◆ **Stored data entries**
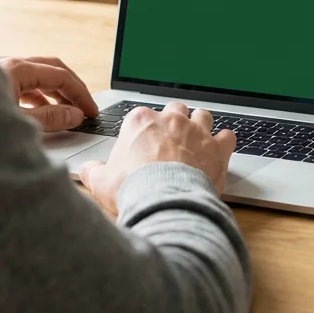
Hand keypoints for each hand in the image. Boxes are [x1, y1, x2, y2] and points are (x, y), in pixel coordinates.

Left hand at [0, 56, 98, 131]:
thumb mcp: (18, 123)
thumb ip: (50, 118)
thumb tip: (75, 114)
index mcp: (16, 69)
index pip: (60, 76)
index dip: (80, 94)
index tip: (91, 111)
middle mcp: (8, 64)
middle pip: (51, 68)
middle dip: (72, 87)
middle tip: (84, 106)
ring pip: (37, 74)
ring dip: (56, 90)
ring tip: (68, 110)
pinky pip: (23, 82)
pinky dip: (39, 94)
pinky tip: (44, 109)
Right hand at [80, 102, 236, 214]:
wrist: (164, 202)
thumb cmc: (133, 189)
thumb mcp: (101, 181)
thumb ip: (93, 171)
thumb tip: (86, 170)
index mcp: (140, 122)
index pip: (143, 115)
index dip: (144, 131)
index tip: (144, 144)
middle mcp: (170, 120)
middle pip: (175, 110)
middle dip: (174, 122)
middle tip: (171, 140)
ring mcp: (196, 131)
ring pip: (202, 116)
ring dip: (200, 126)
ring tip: (197, 140)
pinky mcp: (217, 148)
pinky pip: (227, 136)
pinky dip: (224, 142)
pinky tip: (220, 151)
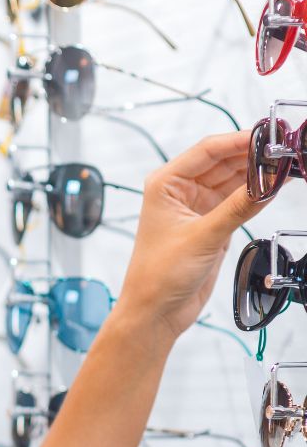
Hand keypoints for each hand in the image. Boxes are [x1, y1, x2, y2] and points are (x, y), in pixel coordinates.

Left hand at [115, 131, 269, 345]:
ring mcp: (197, 206)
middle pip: (224, 161)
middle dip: (255, 154)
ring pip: (234, 179)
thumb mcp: (203, 236)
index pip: (207, 150)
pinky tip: (278, 184)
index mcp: (165, 183)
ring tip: (290, 163)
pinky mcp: (212, 223)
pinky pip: (239, 200)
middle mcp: (179, 190)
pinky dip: (258, 193)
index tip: (271, 135)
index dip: (240, 140)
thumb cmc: (159, 274)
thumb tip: (268, 181)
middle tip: (287, 149)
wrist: (156, 310)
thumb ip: (238, 208)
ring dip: (260, 172)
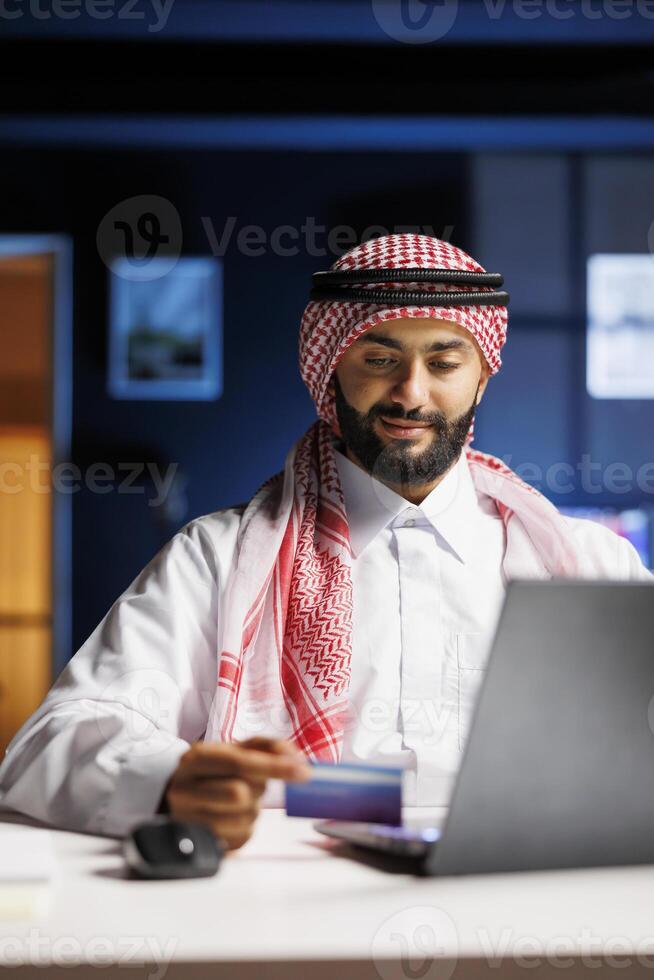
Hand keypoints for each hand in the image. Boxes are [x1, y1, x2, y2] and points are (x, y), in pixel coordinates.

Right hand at [162, 737, 309, 850]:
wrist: (176, 795)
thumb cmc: (214, 770)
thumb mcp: (234, 749)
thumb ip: (268, 747)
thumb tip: (298, 761)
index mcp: (197, 757)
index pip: (239, 763)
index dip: (275, 767)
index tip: (303, 773)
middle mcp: (185, 788)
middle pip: (240, 794)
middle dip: (257, 791)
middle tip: (253, 785)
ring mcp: (187, 819)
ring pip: (242, 820)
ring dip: (253, 811)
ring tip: (240, 802)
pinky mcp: (199, 843)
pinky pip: (240, 839)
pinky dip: (246, 828)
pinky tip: (232, 818)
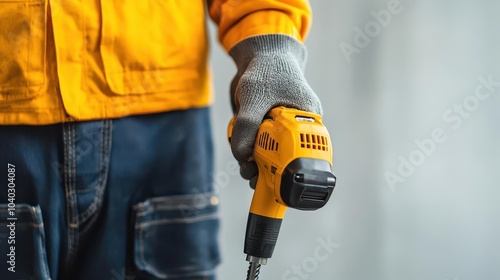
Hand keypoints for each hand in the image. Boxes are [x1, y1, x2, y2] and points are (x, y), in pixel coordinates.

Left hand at [228, 34, 322, 185]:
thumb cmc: (266, 70)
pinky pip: (254, 144)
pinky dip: (243, 145)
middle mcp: (296, 128)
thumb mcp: (255, 96)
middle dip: (264, 169)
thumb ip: (247, 125)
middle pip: (282, 158)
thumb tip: (241, 156)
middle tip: (249, 173)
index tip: (268, 178)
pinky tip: (236, 135)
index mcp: (307, 121)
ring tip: (242, 159)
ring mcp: (279, 130)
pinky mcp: (264, 129)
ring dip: (250, 159)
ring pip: (265, 154)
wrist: (260, 54)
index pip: (301, 154)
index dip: (285, 170)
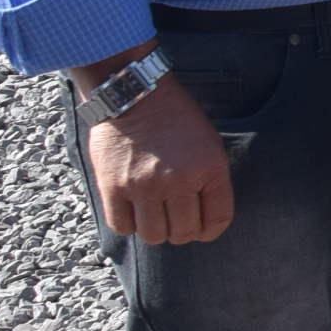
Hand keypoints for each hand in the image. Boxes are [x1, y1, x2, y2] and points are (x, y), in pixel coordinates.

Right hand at [80, 64, 235, 246]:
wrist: (135, 94)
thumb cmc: (176, 118)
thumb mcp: (209, 143)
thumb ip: (209, 180)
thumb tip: (204, 219)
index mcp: (209, 168)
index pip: (218, 219)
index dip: (211, 231)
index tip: (204, 229)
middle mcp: (178, 180)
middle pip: (184, 233)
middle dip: (183, 232)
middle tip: (176, 221)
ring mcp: (143, 185)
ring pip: (154, 236)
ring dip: (156, 231)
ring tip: (155, 216)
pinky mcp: (112, 187)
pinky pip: (122, 226)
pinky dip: (129, 224)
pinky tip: (133, 211)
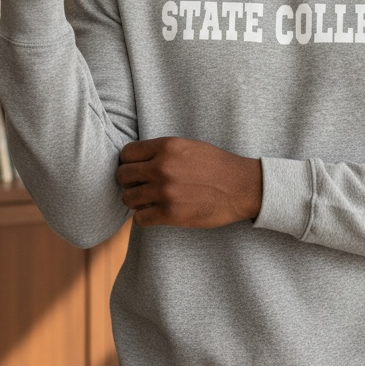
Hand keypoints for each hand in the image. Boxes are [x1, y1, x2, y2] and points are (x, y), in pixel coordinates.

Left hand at [116, 137, 262, 228]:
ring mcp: (165, 191)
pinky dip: (144, 217)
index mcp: (167, 147)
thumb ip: (163, 151)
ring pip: (128, 198)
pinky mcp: (170, 214)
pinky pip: (139, 218)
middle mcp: (162, 167)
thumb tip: (138, 160)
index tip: (135, 169)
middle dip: (128, 182)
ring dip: (135, 201)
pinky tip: (154, 213)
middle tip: (140, 186)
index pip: (127, 153)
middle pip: (123, 175)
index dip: (128, 162)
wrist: (242, 187)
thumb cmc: (217, 166)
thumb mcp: (189, 147)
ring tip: (148, 201)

◆ **Your instructions**
Without the pictures, give again exactly the lines above starting at the line containing "index mcp: (165, 183)" and ending at the line containing "middle pip: (240, 794)".

◆ **Exercise response**
index mcp: (165, 183)
ring tip: (290, 163)
pinky mcp: (212, 223)
pinky pip: (239, 200)
middle mcp: (179, 190)
pinky dip: (258, 193)
index tip: (271, 135)
index dip: (240, 140)
thumb cmc: (159, 274)
thumb tip: (268, 181)
middle tip: (287, 149)
wrist: (156, 310)
thumb ip: (238, 208)
ring dip: (260, 172)
Hand keypoints for each hand in the image. Boxes are [x1, y1, x2, y2] and points are (x, y), in pixel coordinates.

Right hand at [162, 737, 309, 850]:
wrist: (176, 795)
thumb cmc: (214, 770)
thumb mcp: (234, 749)
thumb ip: (268, 747)
thumb tip: (298, 761)
index mcp: (197, 757)
index pip: (239, 763)
index dip: (275, 767)
index tip: (303, 773)
middle mcp: (185, 788)
middle pip: (240, 794)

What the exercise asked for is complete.